The next chapter looks at the “new Catholic movements,” such as Communion and Liberation, Opus Dei, Sant ‘Egidio, and others, which have taken up some of the traditional ministries of the religious orders but with the benefit of the freedom of being lay Catholics. Popes John Paul II and Benedict XVI managed the relationship of these movements to the larger church by an emphasis on obedience to the pope, often at the expense of the local bishop and the parish. Pope Francis constantly calls on the movements to see themselves as part of the whole church. He sees them as a powerful counterbalance to the dominance of a clerical system but warns them about the dangers of exclusivity and self-referentiality.

The challenges of the church in facing pluralism is the focus of Chapter Three. Faggioli suggests three challenges facing Catholicism: 1) overcoming the tension between the paradigms of hegemony or persecution in “a church that is still learning to live in the regime of freedom and pluralism in a world that is secular” (p. 63); 2) understanding the relationship between the church as community and the church in society; and 3) dealing with pluralism and change in the church itself by redefining its catholicity and learning to address disagreements with “a process that is synodal and leads to spiritual discernment (p. 65).
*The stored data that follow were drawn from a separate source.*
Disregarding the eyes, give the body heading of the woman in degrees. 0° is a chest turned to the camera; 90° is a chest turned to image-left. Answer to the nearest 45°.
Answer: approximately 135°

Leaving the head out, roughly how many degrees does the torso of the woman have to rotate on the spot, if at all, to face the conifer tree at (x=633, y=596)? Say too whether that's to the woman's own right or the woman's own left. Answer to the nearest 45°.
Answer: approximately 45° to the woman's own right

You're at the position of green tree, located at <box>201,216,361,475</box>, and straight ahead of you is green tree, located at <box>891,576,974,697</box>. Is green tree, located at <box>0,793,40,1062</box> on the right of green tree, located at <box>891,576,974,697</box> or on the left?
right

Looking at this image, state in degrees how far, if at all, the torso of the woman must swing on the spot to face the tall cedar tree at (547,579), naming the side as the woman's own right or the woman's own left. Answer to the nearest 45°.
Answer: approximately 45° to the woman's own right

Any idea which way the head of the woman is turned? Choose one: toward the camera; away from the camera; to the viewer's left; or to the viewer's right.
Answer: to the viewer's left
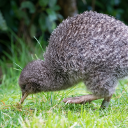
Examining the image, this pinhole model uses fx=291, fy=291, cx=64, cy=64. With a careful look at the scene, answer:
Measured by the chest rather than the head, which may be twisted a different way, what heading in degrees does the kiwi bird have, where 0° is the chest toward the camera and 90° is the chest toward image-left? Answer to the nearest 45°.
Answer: approximately 90°
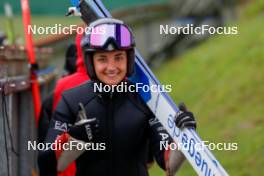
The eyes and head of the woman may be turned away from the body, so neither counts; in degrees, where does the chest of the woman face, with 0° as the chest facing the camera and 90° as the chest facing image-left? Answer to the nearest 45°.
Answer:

In “Prophetic Church and Established Church” (Chapter Four) Faggioli looks at the legacy of Constantinianism (“a theological-political model of relationship between political and religious power in terms of alliance that is both religious and political” (p. 68)) and the advantages and disadvantages of an established church. Although Vatican II abandoned Constantinianism there is an ambivalence about giving up the established church altogether “in the world of the technocratic paradigm. We must ask ourselves if the established church is perhaps one of the last remaining bastions against the destruction of the welfare state, against ‘turbo-capitalism,’ against radical individualization of human life….” (p. 88)

Chapter Five looks at the reception of Gaudium et Spes in American Catholicism which Faggioli argues is different from its reception in the global church. In North America there was a dearth of theological and historical commentary on Vatican II. The council became a part of “the sixties” and its reception was tied in with the political, social, and cultural turmoil of that time. Therefore the divisiveness of the reception of Vatican II in the US was greater than anywhere else. The political polarization and identity politics in the US has spilled over into the culture of American Catholicism. (This chapter has many fascinating insights that this brief summary cannot do justice to!)
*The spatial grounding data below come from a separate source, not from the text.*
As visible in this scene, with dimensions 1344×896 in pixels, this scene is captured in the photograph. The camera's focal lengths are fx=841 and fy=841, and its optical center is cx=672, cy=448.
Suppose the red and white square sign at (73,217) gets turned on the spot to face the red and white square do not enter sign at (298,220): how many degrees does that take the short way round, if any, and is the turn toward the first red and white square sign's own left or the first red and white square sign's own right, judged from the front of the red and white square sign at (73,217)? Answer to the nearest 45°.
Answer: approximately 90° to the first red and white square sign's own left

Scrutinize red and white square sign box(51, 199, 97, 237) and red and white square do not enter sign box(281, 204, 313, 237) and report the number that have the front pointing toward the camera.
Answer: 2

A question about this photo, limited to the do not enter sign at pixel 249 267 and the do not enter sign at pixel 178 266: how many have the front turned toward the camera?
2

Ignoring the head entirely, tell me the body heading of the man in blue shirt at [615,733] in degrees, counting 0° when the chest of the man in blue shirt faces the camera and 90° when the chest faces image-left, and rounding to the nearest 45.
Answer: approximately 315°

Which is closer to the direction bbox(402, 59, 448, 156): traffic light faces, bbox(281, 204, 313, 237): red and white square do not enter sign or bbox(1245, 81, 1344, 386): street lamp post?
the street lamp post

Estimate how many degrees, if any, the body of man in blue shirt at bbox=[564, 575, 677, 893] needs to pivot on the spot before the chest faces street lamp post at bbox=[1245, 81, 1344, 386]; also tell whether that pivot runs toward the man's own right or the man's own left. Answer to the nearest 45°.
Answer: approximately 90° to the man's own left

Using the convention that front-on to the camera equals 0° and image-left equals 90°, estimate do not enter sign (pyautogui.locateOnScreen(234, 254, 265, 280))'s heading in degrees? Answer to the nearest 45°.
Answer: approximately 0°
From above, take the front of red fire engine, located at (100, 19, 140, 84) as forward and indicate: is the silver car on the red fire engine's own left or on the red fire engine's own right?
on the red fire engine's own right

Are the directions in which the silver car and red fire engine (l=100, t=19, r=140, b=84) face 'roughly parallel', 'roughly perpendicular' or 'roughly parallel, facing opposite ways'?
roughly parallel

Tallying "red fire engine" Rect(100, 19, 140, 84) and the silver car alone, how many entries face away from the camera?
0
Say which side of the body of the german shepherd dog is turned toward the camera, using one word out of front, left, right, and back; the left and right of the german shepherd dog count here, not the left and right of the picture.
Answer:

In his vision for the church in the twenty-first century (Chapter Six) Faggioli first analyzes the state of the Catholic Church today in terms of six ‘wounds: ‘tribal’ Catholicism; critical obedience (a ‘liberal’ problem) and faithful dissent (a ‘conservative’ problem); an obsession with ‘culture; a problem with freedom; relationship with the secular; and the false alternative between insiders and outsiders. He sees the cure for these wounds in Francis’s re-appropriation of the ecclesiology of Vatican II in his model of the polyhedron rather than the sphere and in his focus on mercy. Mercy, he points out, is a relational process and an ecclesiology of mercy means a church in process, a process that would begin to heal the wounds.

The author brings a wealth of knowledge, insight, and perspective to this engrossing work. The book has extensive footnotes, bibliography, and an index.